• WORK TO COMPLETE:
1. Render each line of the collected data entries as a Markdown table with columns No. and Line, numbering the rows and omitting blank lines. Leave the picture out of the answer.
2. Write the next part of the essay on moving from screenwriting to self-published novels, starting right after its final sentence.

• SOURCE TEXT:
I get it. I sometimes think it myself. But not very often and not for long when I do. I wrote television movies and feature films in Hollywood for 15 years. I got paid to do it. The money was good. I wrote 56 films (commissioned and spec). I was produced 18 times on TV—CBS Lifetime, Hallmark. I had a sweet house in the foothills of the Santa Ynez Mountains an hour and a half north of LA, a happy wife, and three kids under the age of nine. Life was very fast for us—too fast, it turned out.
Thirteen years ago, we sold our California house (and some other stuff too) and moved three thousand miles to the North Carolina coast, to a slower pace, an easier life, and more time for our kids. (I still have a happy wife—30 years in May 2015—and now my kids are all in college; two of them graduate this spring.)
I continued to write and make movies for seven years in North Carolina—traveling back and forth to LA a few times each year—and then six years ago I completed the subconscious transition I had commenced with the cross-country relocation and stopped writing screenplays for money and started writing novels for, well, that’s the point of this post.
So what happened? Why would a screenwriter become a self-publishing novelist? It’s not as tricky a question as you might think.
1. Creative Control.
I wanted to write what I wanted to write. Working in television, I wrote what I was hired to write, what I was told to write, the story the producers and the network decided to tell. I was happy to do that for many years, but finally I wanted to decide what story to tell, what genre to explore, what characters to create, what tone of voice to deliver.
I could do that when I wrote spec feature films, yes—and I wrote plenty of them—but even that writing became unfulfilling (I’ll tell you why in just a little bit).

(Collected data)
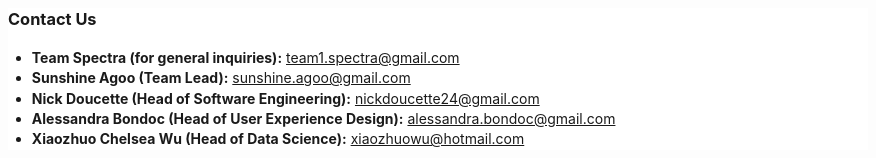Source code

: ### Contact Us
- **Team Spectra (for general inquiries):** team1.spectra@gmail.com
- **Sunshine Agoo (Team Lead):** sunshine.agoo@gmail.com
- **Nick Doucette (Head of Software Engineering):** nickdoucette24@gmail.com
- **Alessandra Bondoc (Head of User Experience Design):** alessandra.bondoc@gmail.com 
- **Xiaozhuo Chelsea Wu (Head of Data Science):** xiaozhuowu@hotmail.com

• OUTPUTS FOR THE TASKS:
1.
| No. | Line |
|---|---|
| 1 | Source code |
| 2 | : ### Contact Us |
| 3 | - **Team Spectra (for general inquiries):** team1.spectra@gmail.com |
| 4 | - **Sunshine Agoo (Team Lead):** sunshine.agoo@gmail.com |
| 5 | - **Nick Doucette (Head of Software Engineering):** nickdoucette24@gmail.com |
| 6 | - **Alessandra Bondoc (Head of User Experience Design):** alessandra.bondoc@gmail.com  |
| 7 | - **Xiaozhuo Chelsea Wu (Head of Data Science):** xiaozhuowu@hotmail.com |

2.
For TV, I primarily wrote family dramas—lots and lots. I liked them just fine. I enjoyed writing them. And I wrote them well. But I’m funny, and I wanted to write comedy; I wanted to make people laugh. For television movies at that time, funny stuff simply wasn’t on the radar.
Why didn’t I jump to sitcoms? Because I’m not funny like that. I’m a storyteller not a jokester. Plus, I didn’t want to work in an office environment after being a freelancer for so many years. Bad choice? Who knows? I’ve made plenty of them in my life, that’s for sure.
I’m a big fan of murder mysteries (MacDonald, Leonard, Block, Ellroy, Westlake, Parker, many more) and had written half a dozen murder mystery movies. And so I wanted to write a funny mystery series. Writing and publishing my own books offered me the creative control I needed to feel fulfilled as a writer, as an artist.
As a screenwriter, I had (next to) no voice in the production and post-production of my movies, no seat at the editing table, no say in the marketing, no poster input. As a self-publishing writer/entrepreneur, I chose my editor and cover designer (and directed them along the way), I hired my interior formatter (and approved the look of my book), I created my marketing plan, I set my pricing, I picked my virtual tour team. For me, creative control was/is the whole bag of balls, the point of the point of a being an artist in the first place.
2. Creative Freedom.
In a screenplay, the interior thoughts and dreams and feelings of the characters are off limits. Screenwriters can play with voiceover from time to time, but as a consistent story-telling device, nope, not allowed to do it in film—doesn’t work often or well. In a screenplay, thoughts and dreams and feelings must be expressed through action and dialogue only—what the characters do and say is how the audience knows what those characters are thinking and dreaming and feeling. There’s no explaining emotional movement in a well-crafted script. There’s saying and doing to demonstrate it.
After 15 years and 56 scripts, I wanted to get inside the hearts and minds of my characters and write about it. I wanted to describe what was happening in there. I wanted some creative freedom. I wanted to have fun with points of view.
My PI series, McCall & Company, is told in first person from the point of view of my protagonist, Kate McCall. The funny standalone novel I just finished (first draft), Let There Be Linda, is told from the point of view of four different characters. I’m the narrator, but I’m in the heads and hearts of four separate people. Can’t do that with movies. Talk about being unbridled! What a super fun book to write!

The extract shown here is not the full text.